WHAT IS REQUIRED |
Nothing but the images is to be left out of your exact copy of the entries.
+===+
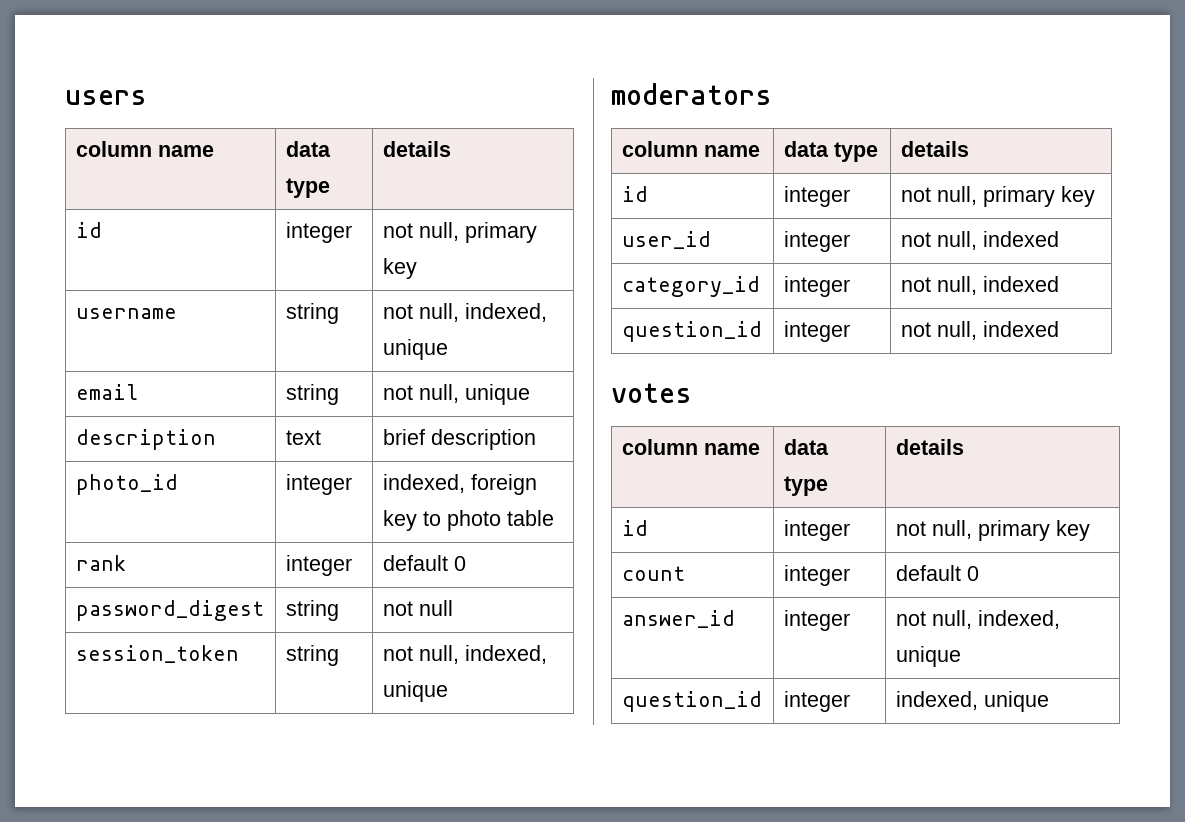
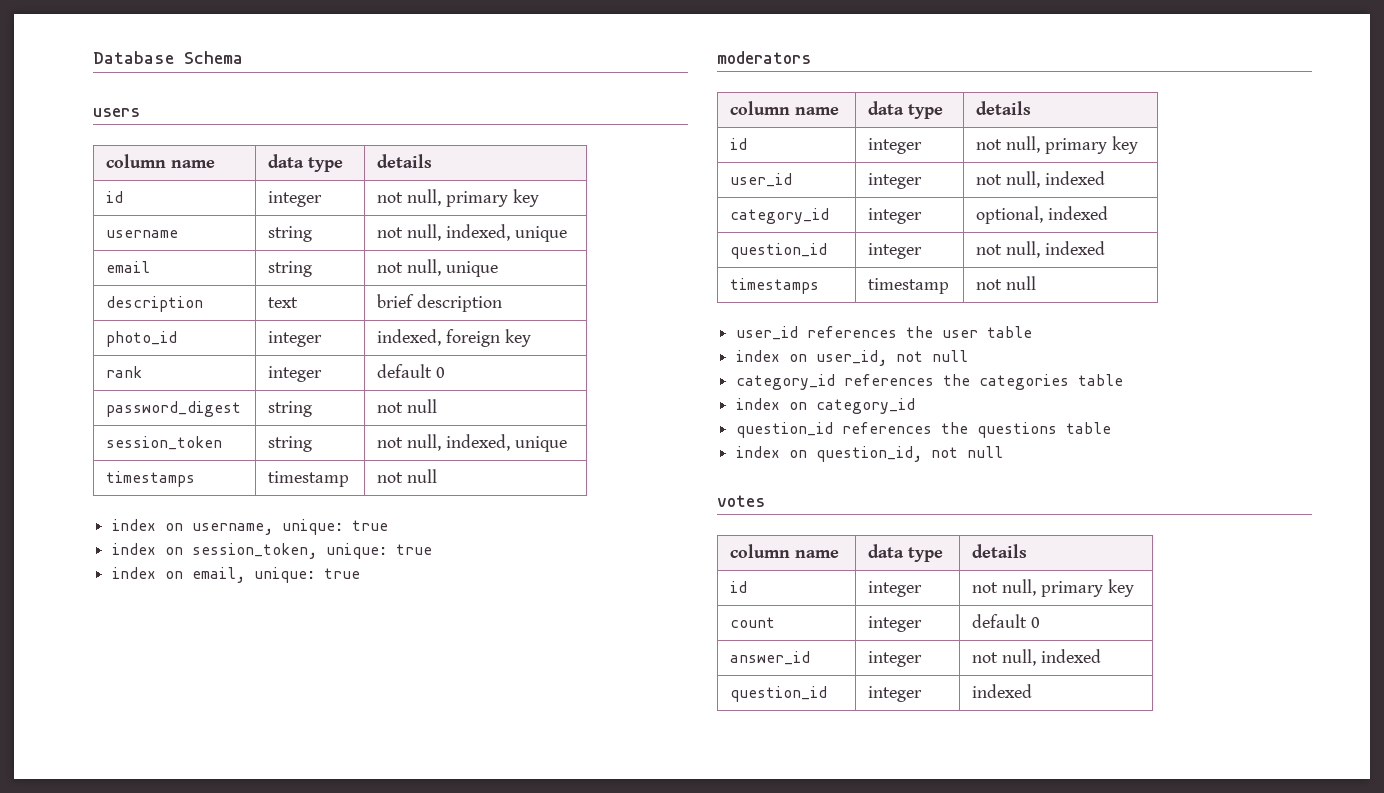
(65, 97) none -> [93,51,243,64] Database Schema //
[422,510,554,531] to photo table -> (531, 338) none
(448, 691) none -> [106,471,196,487] [268,471,350,487] [377,469,438,483] [112,519,389,535] [112,543,433,559] [112,567,361,583] // timestamps | timestamp | not null // index on username, unique: true // index on session_token, unique: true // index on email, unique: true
[900,276,977,295] not null, -> [976,206,1044,224] optional,
(1059, 329) none -> [730,278,820,294] [868,278,950,294] [976,276,1037,290] [736,326,1033,340] [736,350,969,366] [736,374,1124,390] [736,398,916,414] [736,422,1112,438] [736,446,1004,462] // timestamps | timestamp | not null // user_id references the user table // index on user_id, not null // category_id references the categories table // index on category_id // question_id references the questions table // index on question_id, not null
[977,610,1060,629] [895,646,961,667] [621,691,762,712] [783,691,850,712] [895,691,1049,712] indexed, unique // question_id | integer | indexed, unique -> [1040,649,1101,663] [730,686,828,702] [868,686,923,702] [972,684,1033,698] indexed // question_id | integer | indexed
+===+
EXERCISE OUTPUT |
(65, 97) none -> [93,51,243,64] Database Schema //
[422,510,554,531] to photo table -> (531, 338) none
(448, 691) none -> [106,471,196,487] [268,471,350,487] [377,469,438,483] [112,519,389,535] [112,543,433,559] [112,567,361,583] // timestamps | timestamp | not null // index on username, unique: true // index on session_token, unique: true // index on email, unique: true
[900,276,977,295] not null, -> [976,206,1044,224] optional,
(1059, 329) none -> [730,278,820,294] [868,278,950,294] [976,276,1037,290] [736,326,1033,340] [736,350,969,366] [736,374,1124,390] [736,398,916,414] [736,422,1112,438] [736,446,1004,462] // timestamps | timestamp | not null // user_id references the user table // index on user_id, not null // category_id references the categories table // index on category_id // question_id references the questions table // index on question_id, not null
[977,610,1060,629] [895,646,961,667] [621,691,762,712] [783,691,850,712] [895,691,1049,712] indexed, unique // question_id | integer | indexed, unique -> [1040,649,1101,663] [730,686,828,702] [868,686,923,702] [972,684,1033,698] indexed // question_id | integer | indexed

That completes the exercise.